Task directions =>
Reproduce word for word the text from the beginning of the records through the line that contains "#olympics #olympi". Leave the pictures out.

---- Task inputs

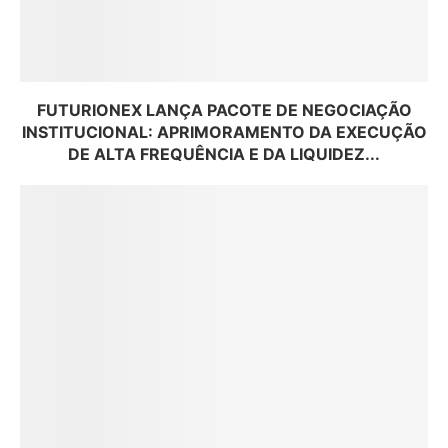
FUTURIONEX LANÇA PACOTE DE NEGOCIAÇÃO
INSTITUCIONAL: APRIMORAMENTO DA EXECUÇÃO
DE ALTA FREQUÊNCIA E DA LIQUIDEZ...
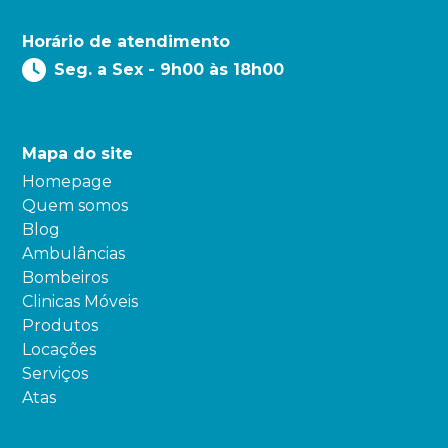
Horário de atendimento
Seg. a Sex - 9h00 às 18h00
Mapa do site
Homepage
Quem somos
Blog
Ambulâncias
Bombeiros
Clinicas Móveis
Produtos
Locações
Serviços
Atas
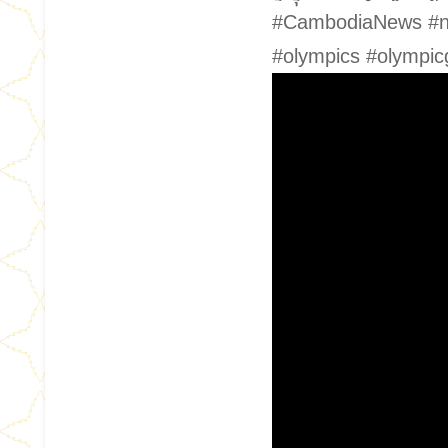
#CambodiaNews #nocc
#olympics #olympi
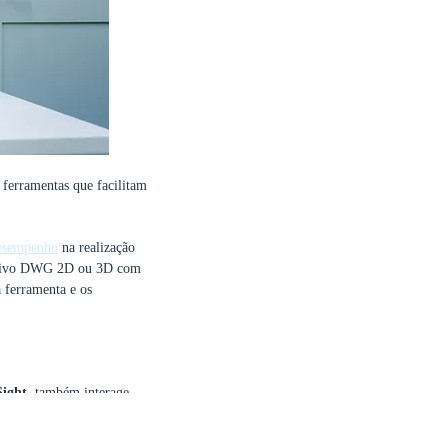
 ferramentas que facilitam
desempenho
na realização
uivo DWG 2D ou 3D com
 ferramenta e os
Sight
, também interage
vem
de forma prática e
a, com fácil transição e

--------

Response area =>
FUTURIONEX LANÇA PACOTE DE NEGOCIAÇÃO
INSTITUCIONAL: APRIMORAMENTO DA EXECUÇÃO
DE ALTA FREQUÊNCIA E DA LIQUIDEZ...
Horário de atendimento
Seg. a Sex - 9h00 às 18h00
Mapa do site
Homepage
Quem somos
Blog
Ambulâncias
Bombeiros
Clinicas Móveis
Produtos
Locações
Serviços
Atas
#CambodiaNews #nocc
#olympics #olympi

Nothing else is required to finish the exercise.